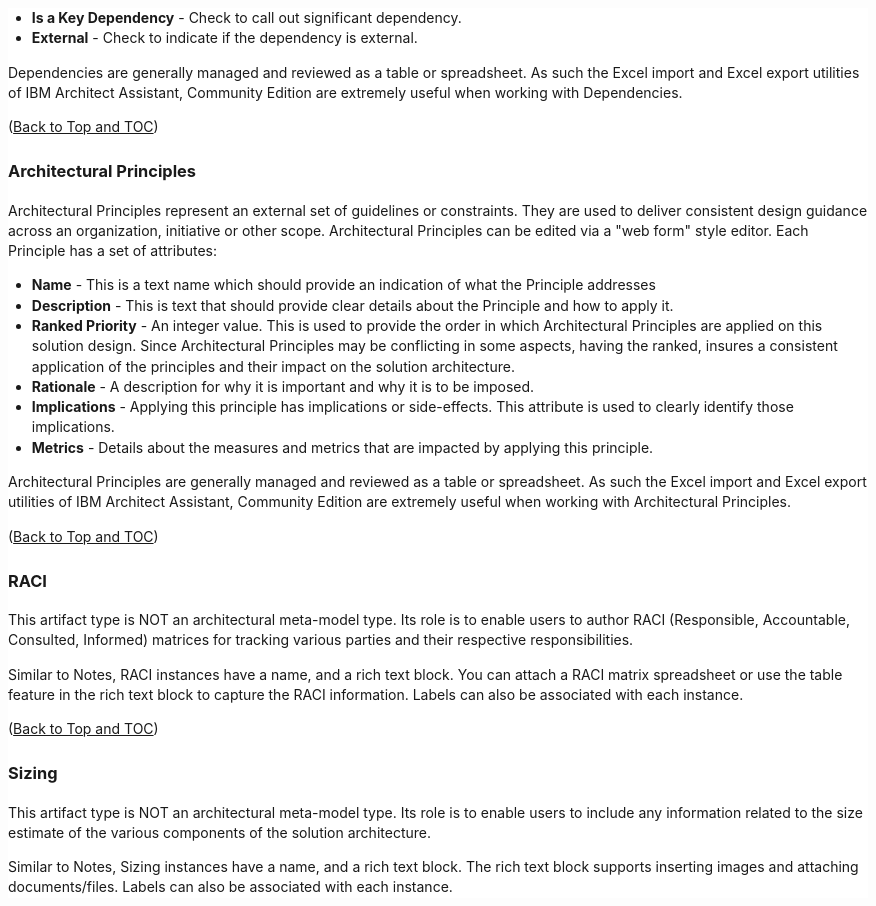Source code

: - **Is a Key Dependency** - Check to call out significant dependency.
- **External** - Check to indicate if the dependency is external.

Dependencies are generally managed and reviewed as a table or spreadsheet. As such the Excel import and Excel export utilities of IBM Architect Assistant, Community Edition are extremely useful when working with Dependencies. 

([Back to Top and TOC](#ibm-it-architect-assistant-community-edition---detailed-authoring-by-artifact-type))

### Architectural Principles
Architectural Principles represent an external set of guidelines or constraints. They are used to deliver consistent design guidance across an organization, initiative or other scope. Architectural Principles can be edited via a "web form" style editor. Each Principle has a set of attributes:

- **Name** - This is a text name which should provide an indication of what the Principle addresses
- **Description** - This is text that should provide clear details about the Principle and how to apply it.
- **Ranked Priority** - An integer value.  This is used to provide the order in which Architectural Principles are applied on this solution design.  Since Architectural Principles may be conflicting in some aspects, having the ranked, insures a consistent application of the principles and their impact on the solution architecture.
- **Rationale** - A description for why it is important and why it is to be imposed.
- **Implications** - Applying this principle has implications or side-effects.  This attribute is used to clearly identify those implications.
- **Metrics** - Details about the measures and metrics that are impacted by applying this principle.

Architectural Principles are generally managed and reviewed as a table or spreadsheet. As such the Excel import and Excel export utilities of IBM Architect Assistant, Community Edition are extremely useful when working with Architectural Principles. 

([Back to Top and TOC](#ibm-it-architect-assistant-community-edition---detailed-authoring-by-artifact-type))


### RACI

This artifact type is NOT an architectural meta-model type. Its role is to enable users to author RACI (Responsible, Accountable, Consulted, Informed) matrices for tracking various parties and their respective responsibilities.

Similar to Notes, RACI instances have a name, and a rich text block. You can attach a RACI matrix spreadsheet or use the table feature in the rich text block to capture the RACI information. Labels can also be associated with each instance.

([Back to Top and TOC](#ibm-it-architect-assistant-community-edition---detailed-authoring-by-artifact-type))


### Sizing

This artifact type is NOT an architectural meta-model type. Its role is to enable users to include any information related to the size estimate of the various components of the solution architecture. 

Similar to Notes, Sizing instances have a name, and a rich text block. The rich text block supports inserting images and attaching documents/files. Labels can also be associated with each instance.
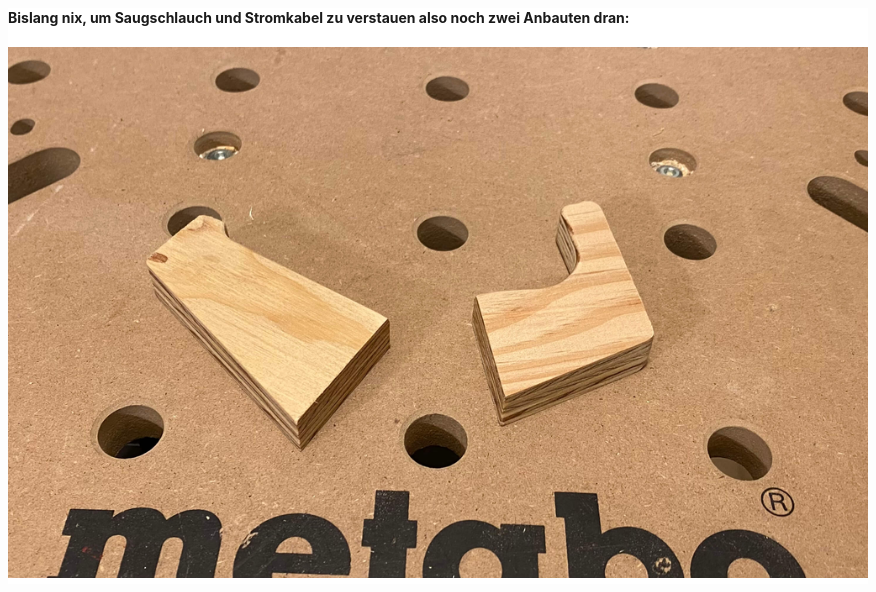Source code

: #### Bislang nix, um Saugschlauch und Stromkabel zu verstauen also noch zwei Anbauten dran:

![](079.jpg)
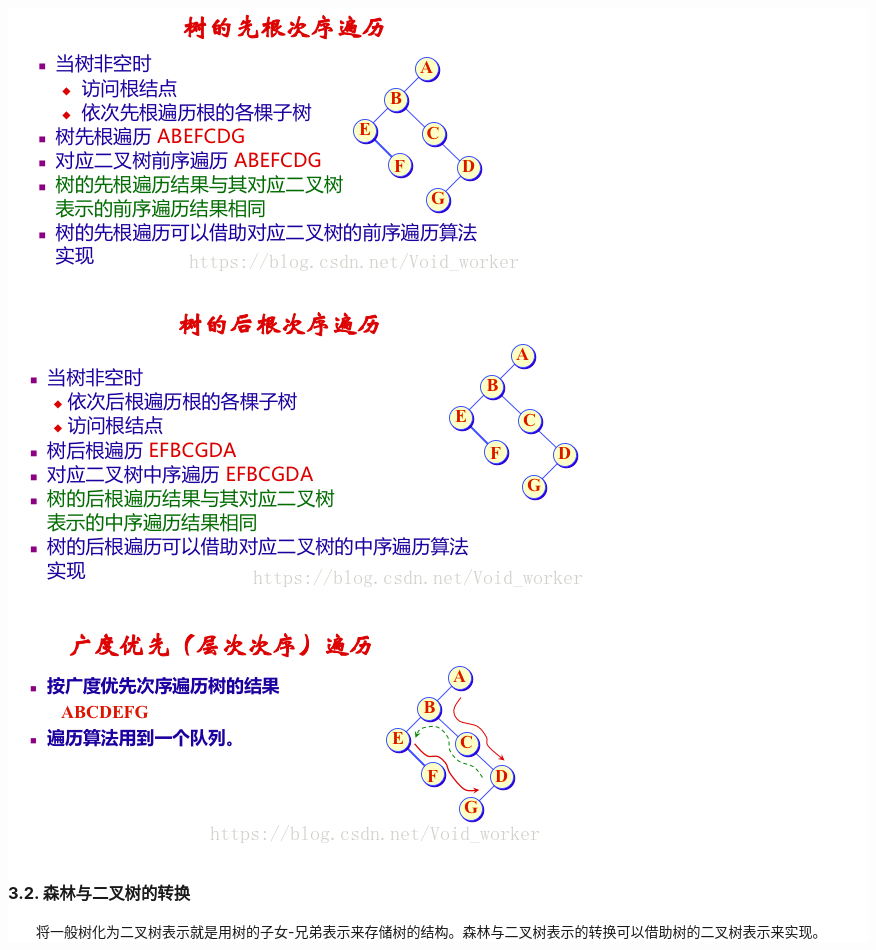 ![](image/树的先根次序遍历.png)

![](image/树的后根次序遍历.png)

![](image/广度优先遍历.png)

### 3.2. 森林与二叉树的转换

　　将一般树化为二叉树表示就是用树的子女-兄弟表示来存储树的结构。森林与二叉树表示的转换可以借助树的二叉树表示来实现。
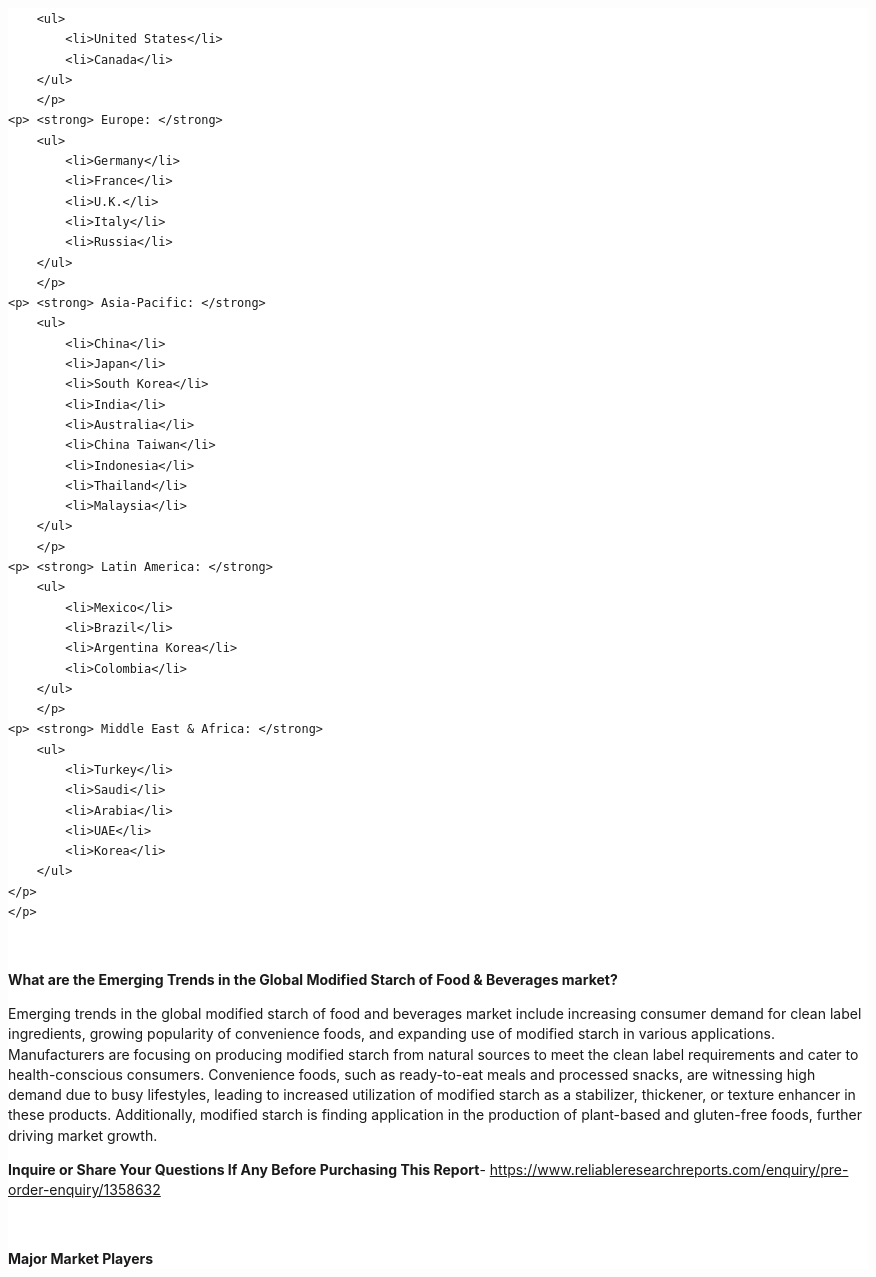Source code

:         <ul>
            <li>United States</li>
            <li>Canada</li>
        </ul>
        </p> 
    <p> <strong> Europe: </strong>
        <ul>
            <li>Germany</li>
            <li>France</li>
            <li>U.K.</li>
            <li>Italy</li>
            <li>Russia</li>
        </ul>
        </p> 
    <p> <strong> Asia-Pacific: </strong>
        <ul>
            <li>China</li>
            <li>Japan</li>
            <li>South Korea</li>
            <li>India</li>
            <li>Australia</li>
            <li>China Taiwan</li>
            <li>Indonesia</li>
            <li>Thailand</li>
            <li>Malaysia</li>
        </ul>
        </p> 
    <p> <strong> Latin America: </strong>
        <ul>
            <li>Mexico</li>
            <li>Brazil</li>
            <li>Argentina Korea</li>
            <li>Colombia</li>
        </ul>
        </p> 
    <p> <strong> Middle East & Africa: </strong>
        <ul>
            <li>Turkey</li>
            <li>Saudi</li>
            <li>Arabia</li>
            <li>UAE</li>
            <li>Korea</li>
        </ul>
    </p>
    </p>
<p>&nbsp;</p>
<p><strong>What are the Emerging Trends in the Global Modified Starch of Food & Beverages market?</strong></p>
<p><p>Emerging trends in the global modified starch of food and beverages market include increasing consumer demand for clean label ingredients, growing popularity of convenience foods, and expanding use of modified starch in various applications. Manufacturers are focusing on producing modified starch from natural sources to meet the clean label requirements and cater to health-conscious consumers. Convenience foods, such as ready-to-eat meals and processed snacks, are witnessing high demand due to busy lifestyles, leading to increased utilization of modified starch as a stabilizer, thickener, or texture enhancer in these products. Additionally, modified starch is finding application in the production of plant-based and gluten-free foods, further driving market growth.</p></p>
<p><strong>Inquire or Share Your Questions If Any Before Purchasing This Report</strong>- <a href="https://www.reliableresearchreports.com/enquiry/pre-order-enquiry/1358632">https://www.reliableresearchreports.com/enquiry/pre-order-enquiry/1358632</a></p>
<p>&nbsp;</p>
<p><strong>Major Market Players</strong></p>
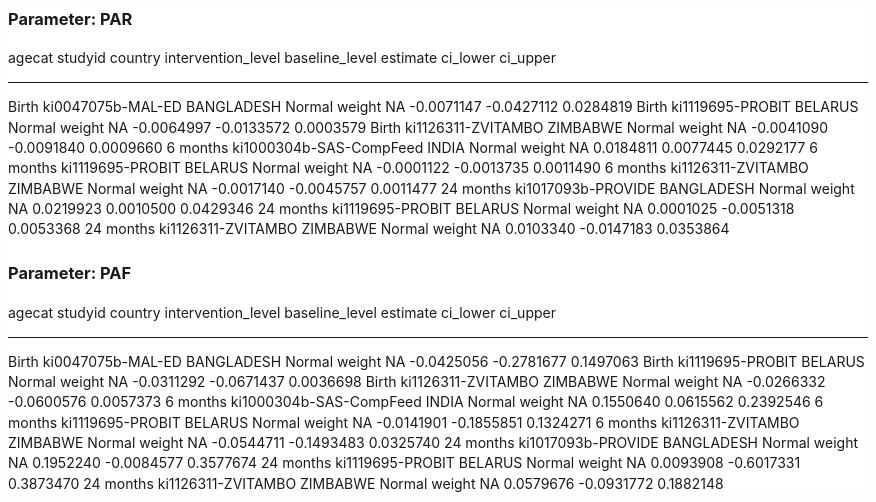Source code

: 
### Parameter: PAR


agecat      studyid                   country      intervention_level   baseline_level      estimate     ci_lower    ci_upper
----------  ------------------------  -----------  -------------------  ---------------  -----------  -----------  ----------
Birth       ki0047075b-MAL-ED         BANGLADESH   Normal weight        NA                -0.0071147   -0.0427112   0.0284819
Birth       ki1119695-PROBIT          BELARUS      Normal weight        NA                -0.0064997   -0.0133572   0.0003579
Birth       ki1126311-ZVITAMBO        ZIMBABWE     Normal weight        NA                -0.0041090   -0.0091840   0.0009660
6 months    ki1000304b-SAS-CompFeed   INDIA        Normal weight        NA                 0.0184811    0.0077445   0.0292177
6 months    ki1119695-PROBIT          BELARUS      Normal weight        NA                -0.0001122   -0.0013735   0.0011490
6 months    ki1126311-ZVITAMBO        ZIMBABWE     Normal weight        NA                -0.0017140   -0.0045757   0.0011477
24 months   ki1017093b-PROVIDE        BANGLADESH   Normal weight        NA                 0.0219923    0.0010500   0.0429346
24 months   ki1119695-PROBIT          BELARUS      Normal weight        NA                 0.0001025   -0.0051318   0.0053368
24 months   ki1126311-ZVITAMBO        ZIMBABWE     Normal weight        NA                 0.0103340   -0.0147183   0.0353864


### Parameter: PAF


agecat      studyid                   country      intervention_level   baseline_level      estimate     ci_lower    ci_upper
----------  ------------------------  -----------  -------------------  ---------------  -----------  -----------  ----------
Birth       ki0047075b-MAL-ED         BANGLADESH   Normal weight        NA                -0.0425056   -0.2781677   0.1497063
Birth       ki1119695-PROBIT          BELARUS      Normal weight        NA                -0.0311292   -0.0671437   0.0036698
Birth       ki1126311-ZVITAMBO        ZIMBABWE     Normal weight        NA                -0.0266332   -0.0600576   0.0057373
6 months    ki1000304b-SAS-CompFeed   INDIA        Normal weight        NA                 0.1550640    0.0615562   0.2392546
6 months    ki1119695-PROBIT          BELARUS      Normal weight        NA                -0.0141901   -0.1855851   0.1324271
6 months    ki1126311-ZVITAMBO        ZIMBABWE     Normal weight        NA                -0.0544711   -0.1493483   0.0325740
24 months   ki1017093b-PROVIDE        BANGLADESH   Normal weight        NA                 0.1952240   -0.0084577   0.3577674
24 months   ki1119695-PROBIT          BELARUS      Normal weight        NA                 0.0093908   -0.6017331   0.3873470
24 months   ki1126311-ZVITAMBO        ZIMBABWE     Normal weight        NA                 0.0579676   -0.0931772   0.1882148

━━━━━━

#### Goal of the exercise:
Each line of the listing that includes the word "Check" counts once; give the total as a single number.

#### Completed exercise:
2